Good old precipitation static. I think it's sorta like a giant Vandergraph
generator and there is no convective activity within a distance to induce
anything more than QRN. Tops are only 5 to 10,000 in most of the area with
the occasional 15,000. Midland, Gratiot, and Saginaw counties are less than
Now that we have wet snow and wind I'd bet the voltage level and rate of
charge has picked up substantially.
Winds are showing as 30 to 35 at times.
Some years back. Actually it was a lot of years back when I was just
building the place over at Breckenridge. I had a temporary 40 meter vertical
mounted on a pop bottle for a base insulator. One day we were getting heavy
snow along with lots of wind. I heard this very loud popping sound. When I
went into the room where the radio station was located (coax was
disconnected) it sounded more like a small caliber rifle shot. I spotted
the arc at the PL259. It was a big, fat, blue arc that extended well out
from the connector and put any ignition system I've ever worked with to
shame and it was doing it at a rate of about 1 to 2 per second.
For those who have never experienced it (I know Dennis has) it can be
Those with grounded antennas such as my VHF and UHF yagis you may hear some
but it doesn't generally show up as more than a couple of volts on the coax.
But antennas like my half sloper on 160 are something else if not grounded.
There's usually not much current available after the initial discharge and a
VOM has a low enough resistance to bleed off most of the charge which
prevents the voltage from climbing.
However for those who are an advocate of disconnecting things, if you do so
with an ungrounded antenna system such as a dipole where the only electrical
ground it through the chassis of the rig don't just throw the coax on the
floor. That coax is likely to become *hot* as in electrically hot becoming
many thousands of volts above ground. Hot enough that it can be like
grabbing an electric fence or the ignition wires on a car. I'd mention the
old telephone magnetos but I doubt many remember them. <:-))

----

• **STATED EXERCISE 1**
Name every county mentioned in the precipitation static post.
• **STATED EXERCISE 2**
Answer from the precipitation static post:
(a) What served as the base insulator for the temporary 40 meter vertical?
(b) About how often did the arc at the PL259 occur?
(c) What wind speeds are reported at times?
• **STATED EXERCISE 3**
Please reproduce the stretch of the precipitation static post from "Good old precipitation" through "35 at times.".
You won't need the rows at all.

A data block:
----

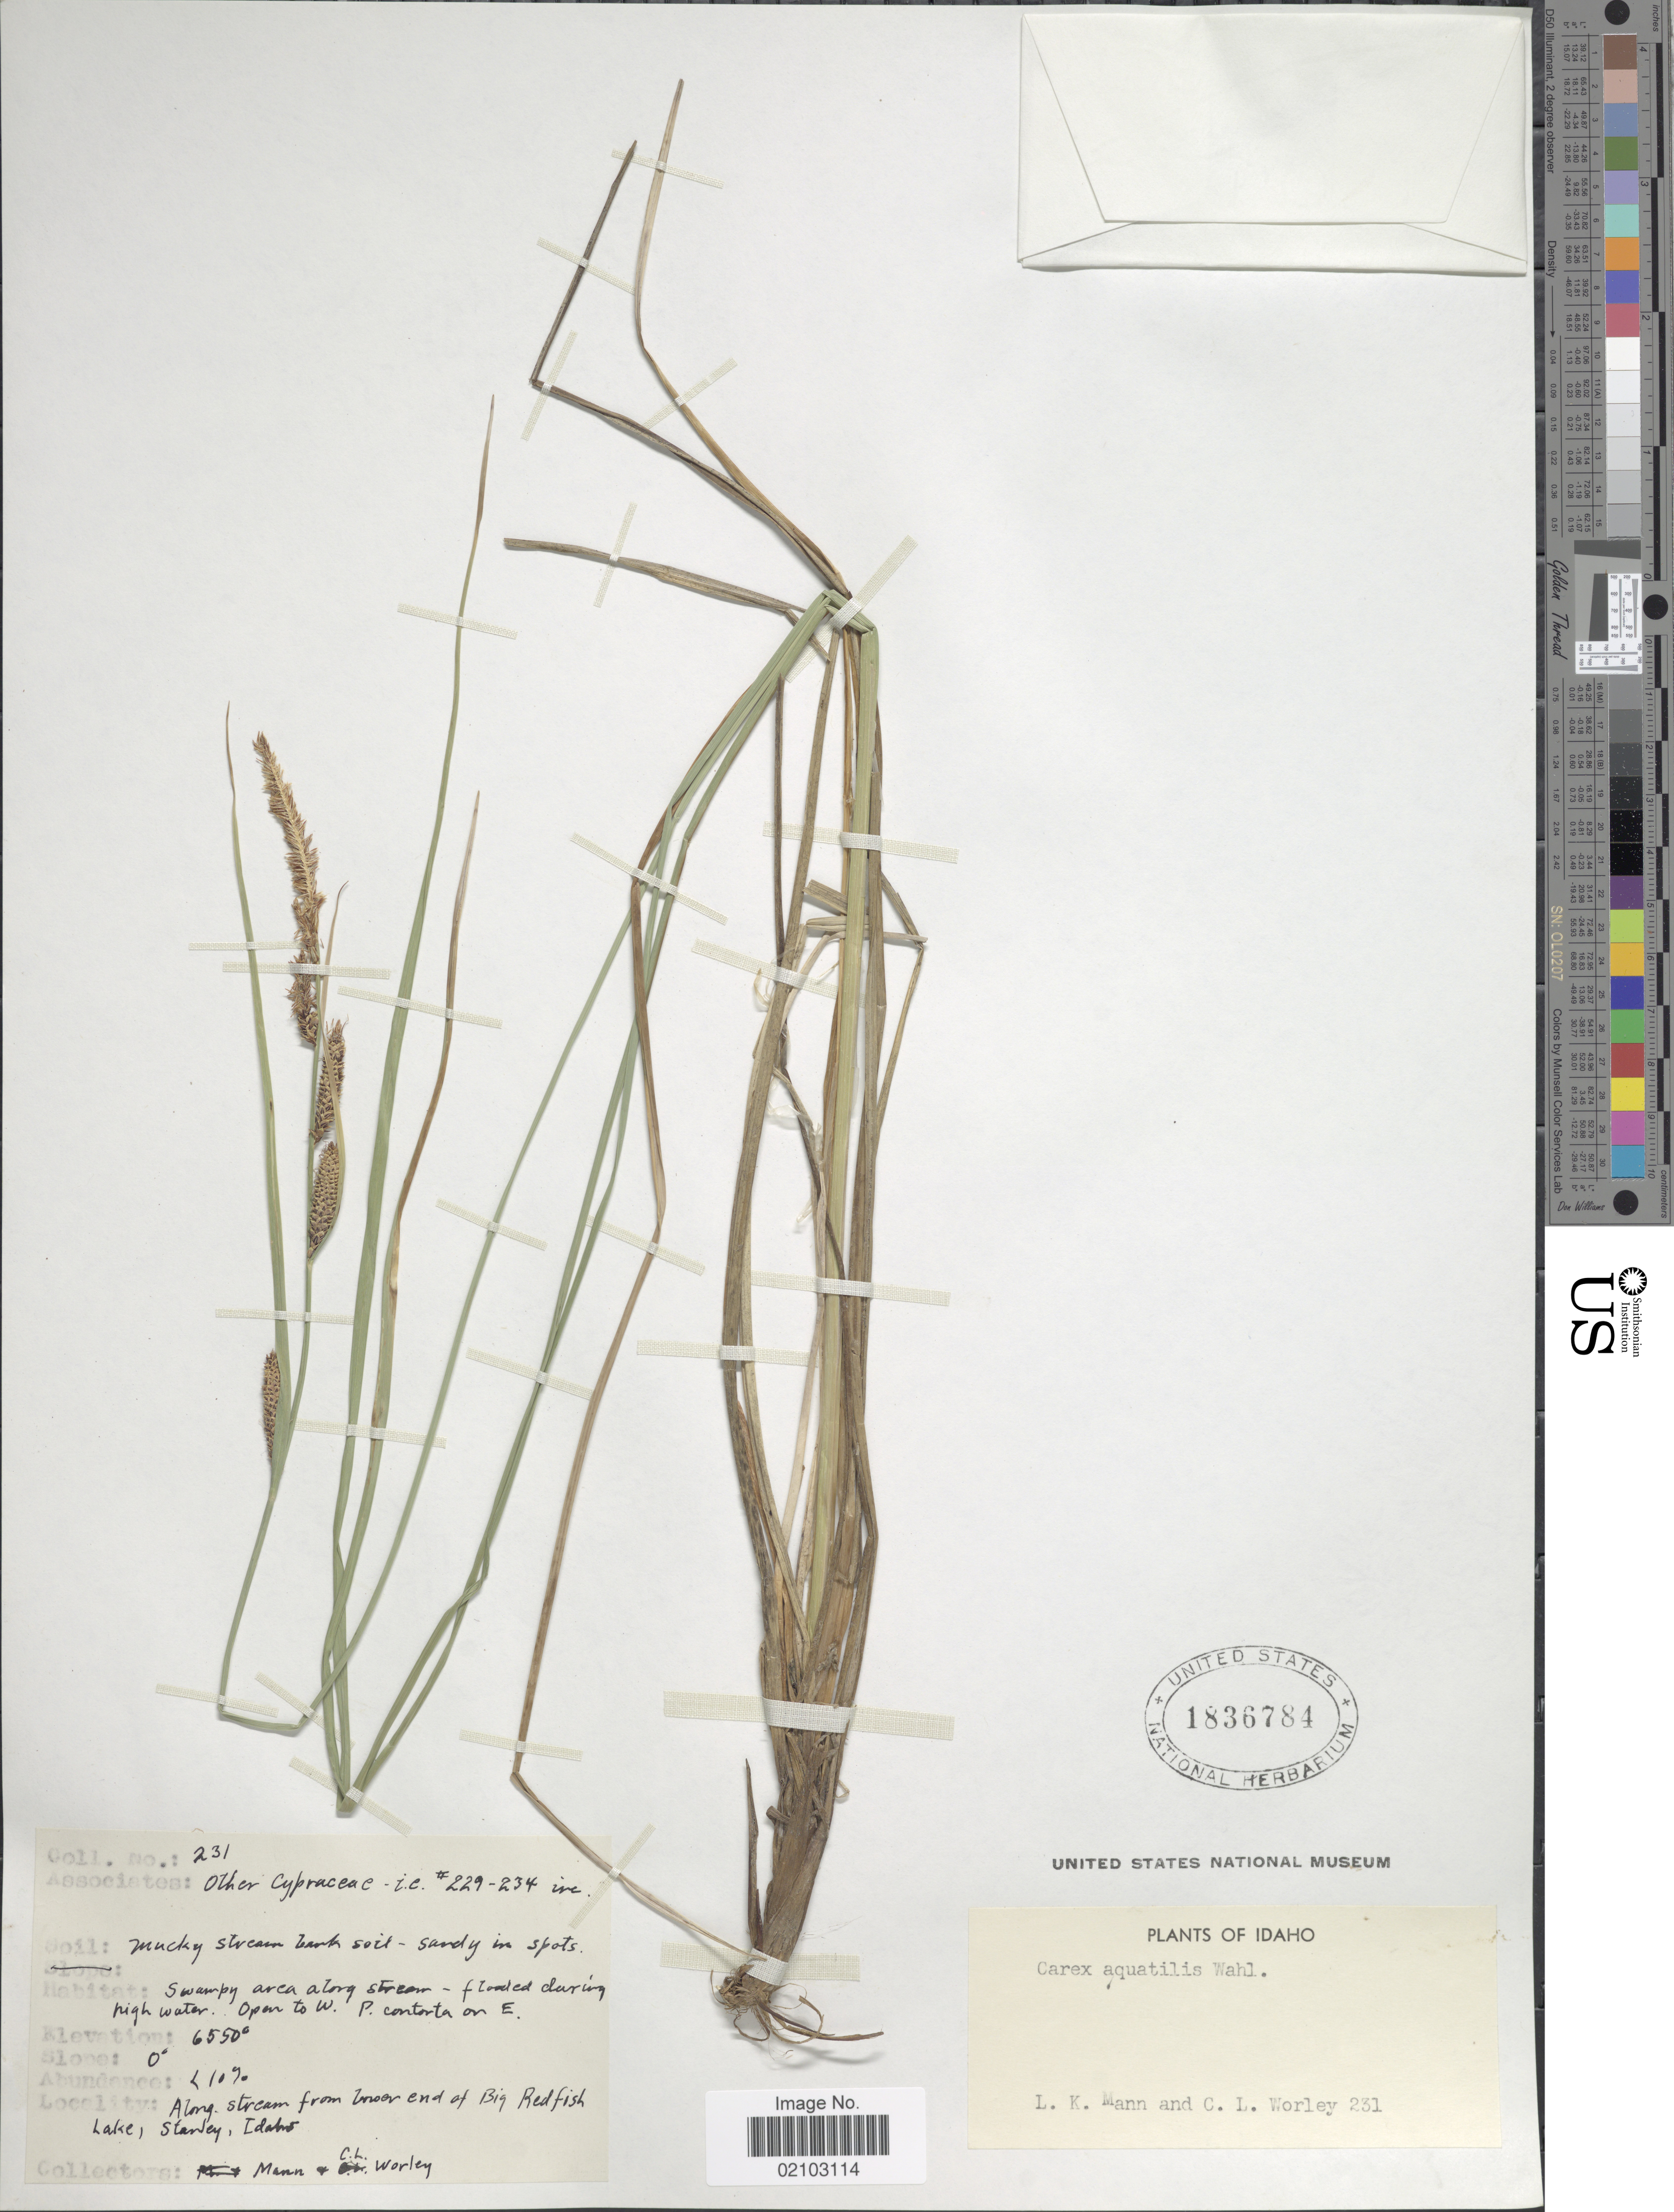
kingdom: Plantae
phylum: Tracheophyta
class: Liliopsida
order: Poales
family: Cyperaceae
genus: Carex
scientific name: Carex aquatilis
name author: Wahlenb.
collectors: L. K. Mann & C. Worley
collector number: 231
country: United States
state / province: Idaho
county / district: Custer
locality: Along stream from lower end of Big Red Fish Lake, Stanley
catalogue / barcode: US 1836784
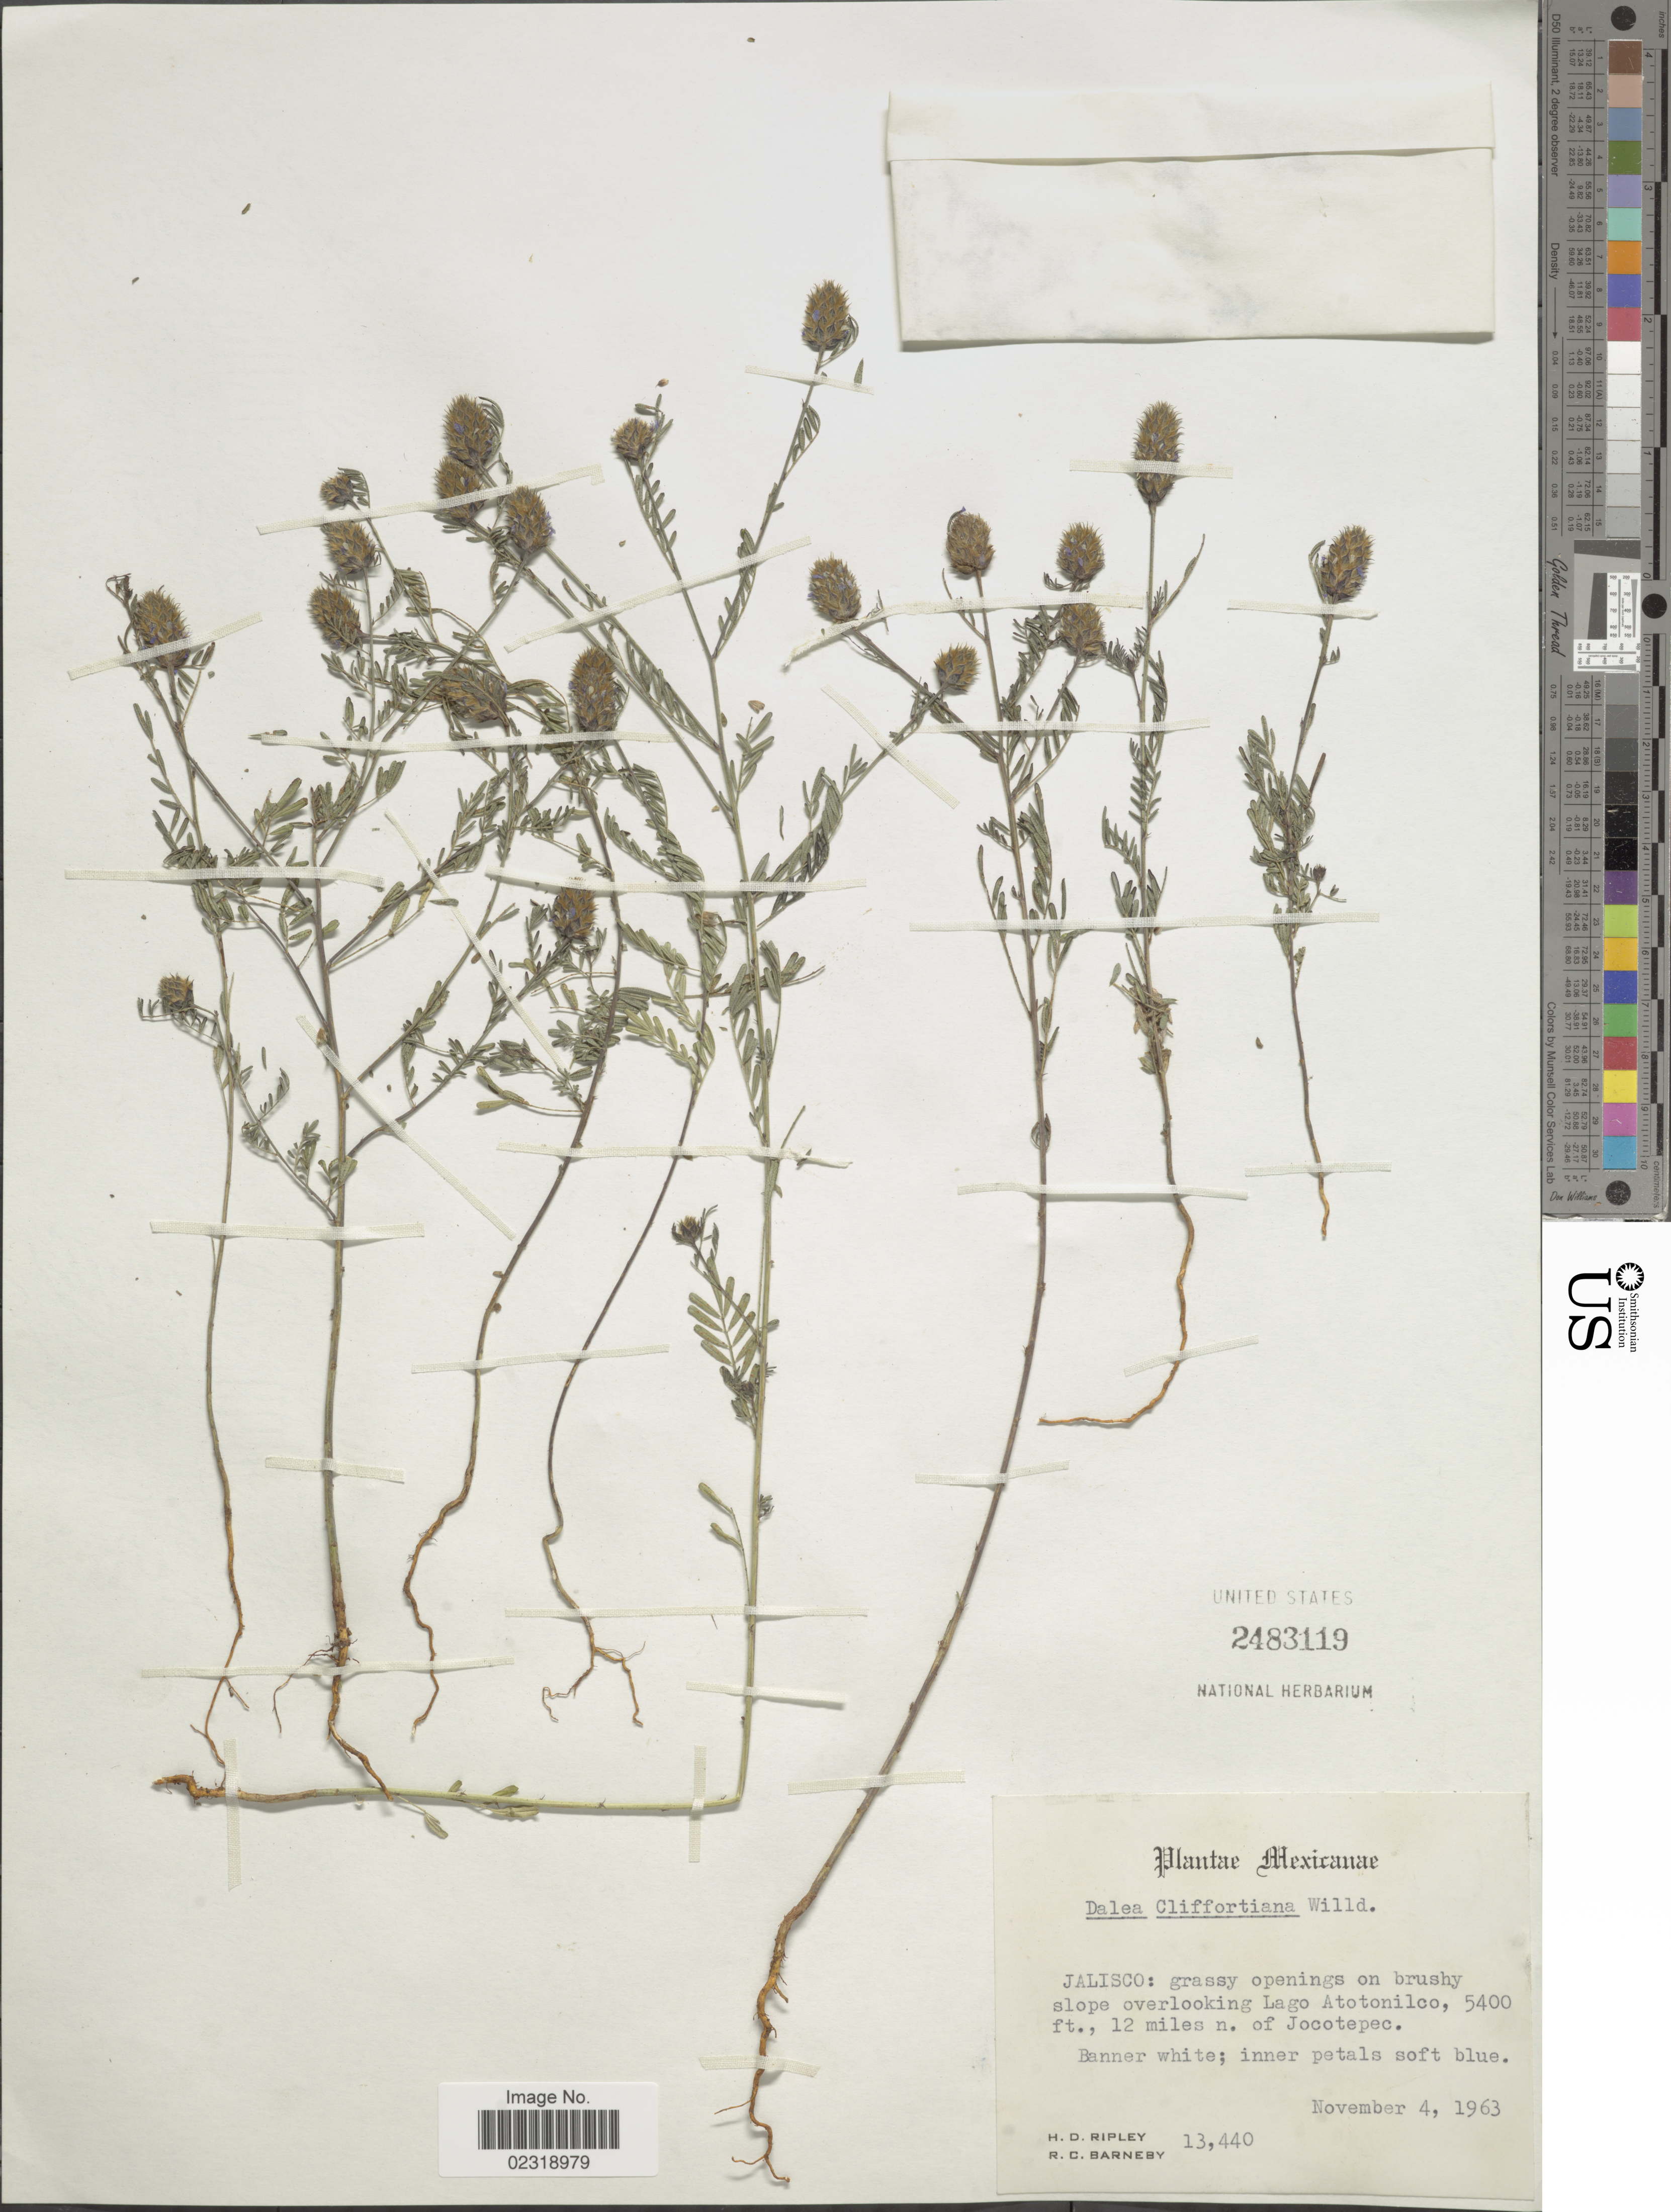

----

• **FULL ANSWER 1**
Midland, Gratiot, Saginaw

• **FULL ANSWER 2**
(a) A pop bottle
(b) About 1 to 2 per second
(c) 30 to 35

• **FULL ANSWER 3**
Good old precipitation static. I think it's sorta like a giant Vandergraph
generator and there is no convective activity within a distance to induce
anything more than QRN. Tops are only 5 to 10,000 in most of the area with
the occasional 15,000. Midland, Gratiot, and Saginaw counties are less than
Now that we have wet snow and wind I'd bet the voltage level and rate of
charge has picked up substantially.
Winds are showing as 30 to 35 at times.